Quoted passage:
*** Block opens ***

[mythtvnz] Mythbuntu fails to start

Stephen Worthington stephen_agent at jsw.gen.nz
Thu Jan 11 01:22:13 GMT 2018


On Wed, 10 Jan 2018 19:53:45 +1300, you wrote:

>My Mythtv box has developed a problem.
>
>There is no display and it appears that the desktop has not started.
>
>I can boot a live USB (Boot Repair disk) and it runs fine.The hard 
>drives show no problems.
>
>I've tried a monitor off another computer - same results.
>
>The weird thing is that I have another cloned drive and it behaves the 
>same it sounds normal during boot up - like it is loading stuff into 
>memory etc.
>
>I've tried to boot into recovery mode and to  boot earlier kernels.
>
>I can use R-E-I-S-U-B command to reboot which indicates some parts of 
>the system is operational but perhaps XFCE isn't starting.
>
>I'm resigned to retrieving the database backup and various modified 
>system files and  doing a re-install tomorrow - unless anyone has any 
>suggestions that might correct the situation.
>
>I'll check form any replies tomorrow morning
>
>Cheers
>
>Paul

If this is a modern systemd based Ubuntu, then failing to boot up
properly can be due to systemd doing extra things during the boot,
causing timeouts on later parts of the boot process.  It happens to me
when systemd runs fsck automatically at boot time.  Another cause can
be a bad network mount, or a required drive failing to mount (eg due
to corruption in the filesystem or a bad cable).  I have never
bothered to track down why systemd fails to complete the rest of the
boot correctly - what I do is figure out what the trigger was (eg
fsck) and fix that.

You can do a repair boot by selecting that option in the grub menu.
That will give you command prompt where you can look at the logs,
figure out the trigger, and fix that, then reboot to normal multi-user
mode.

*** Block closes ***

What is required: In the Mythbuntu thread, which check does the reply say systemd runs automatically at boot time, causing the replier's own boot failures?

Dataset:
*** Block opens ***

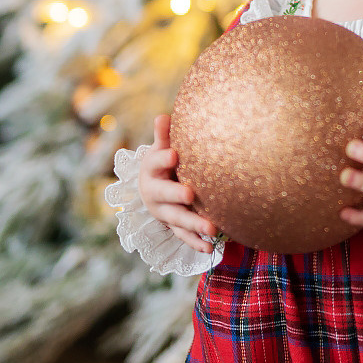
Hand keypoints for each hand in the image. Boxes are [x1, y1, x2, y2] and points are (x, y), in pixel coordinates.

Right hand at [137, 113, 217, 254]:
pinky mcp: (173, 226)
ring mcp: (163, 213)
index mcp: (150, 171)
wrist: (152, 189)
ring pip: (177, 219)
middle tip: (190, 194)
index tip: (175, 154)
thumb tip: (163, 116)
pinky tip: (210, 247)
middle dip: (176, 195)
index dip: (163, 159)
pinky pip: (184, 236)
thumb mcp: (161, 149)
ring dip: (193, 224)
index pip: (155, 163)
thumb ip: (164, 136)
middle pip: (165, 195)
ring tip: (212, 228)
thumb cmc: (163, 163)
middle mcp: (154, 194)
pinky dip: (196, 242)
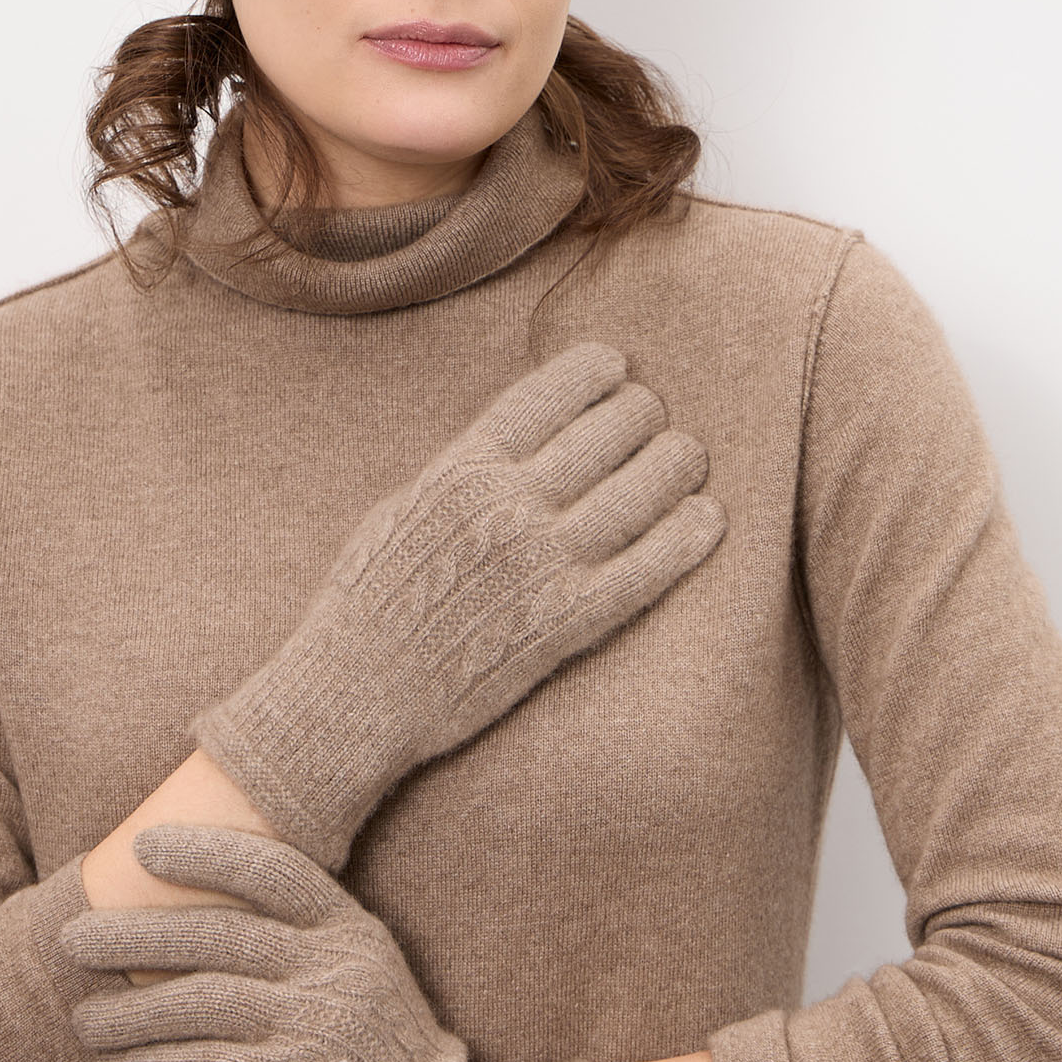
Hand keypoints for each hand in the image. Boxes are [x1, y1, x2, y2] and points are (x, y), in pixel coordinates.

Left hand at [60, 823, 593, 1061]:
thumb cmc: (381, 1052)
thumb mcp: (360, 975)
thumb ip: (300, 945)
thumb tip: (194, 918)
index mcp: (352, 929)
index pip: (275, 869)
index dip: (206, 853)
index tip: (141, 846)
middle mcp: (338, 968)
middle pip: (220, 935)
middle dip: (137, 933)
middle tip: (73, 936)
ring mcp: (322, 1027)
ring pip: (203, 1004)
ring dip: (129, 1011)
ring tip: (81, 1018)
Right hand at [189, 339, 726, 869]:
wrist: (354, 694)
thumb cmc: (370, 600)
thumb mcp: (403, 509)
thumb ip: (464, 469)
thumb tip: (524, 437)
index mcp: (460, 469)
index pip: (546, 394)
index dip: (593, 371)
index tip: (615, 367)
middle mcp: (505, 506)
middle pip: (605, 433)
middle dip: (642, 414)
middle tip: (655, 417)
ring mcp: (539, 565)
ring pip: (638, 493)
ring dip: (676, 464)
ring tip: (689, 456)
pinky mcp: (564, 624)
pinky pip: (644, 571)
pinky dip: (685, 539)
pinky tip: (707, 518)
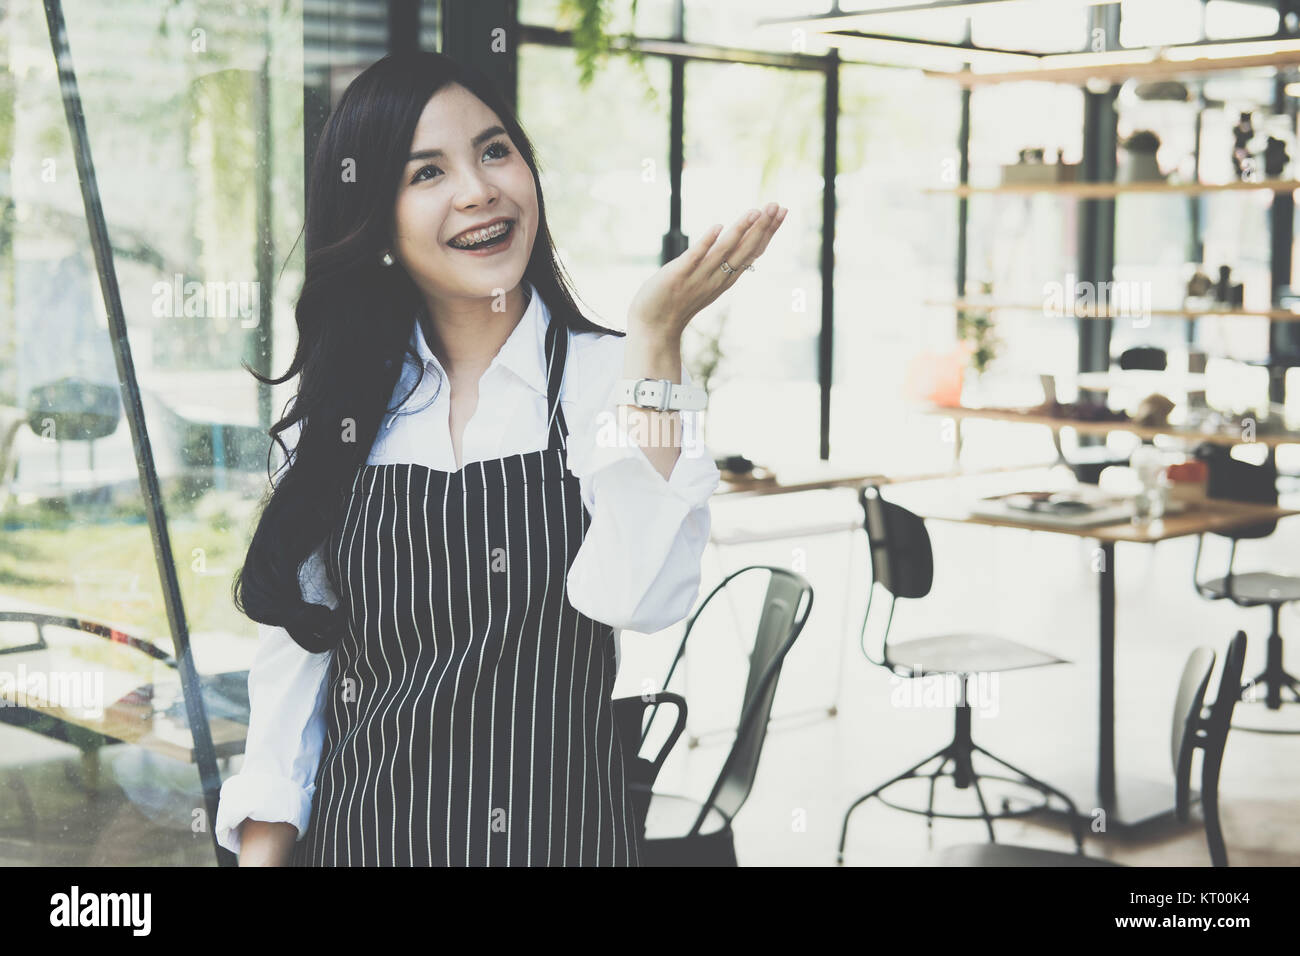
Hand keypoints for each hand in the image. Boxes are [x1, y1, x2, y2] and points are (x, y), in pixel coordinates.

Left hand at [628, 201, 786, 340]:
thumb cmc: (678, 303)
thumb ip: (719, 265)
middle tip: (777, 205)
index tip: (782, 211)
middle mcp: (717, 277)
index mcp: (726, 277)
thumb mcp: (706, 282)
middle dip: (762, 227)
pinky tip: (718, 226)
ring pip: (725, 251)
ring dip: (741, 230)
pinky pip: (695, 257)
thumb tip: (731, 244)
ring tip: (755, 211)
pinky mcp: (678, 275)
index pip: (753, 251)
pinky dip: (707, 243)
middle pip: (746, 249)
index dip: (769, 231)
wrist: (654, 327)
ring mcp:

*** Block closes ***

Task solution: fsck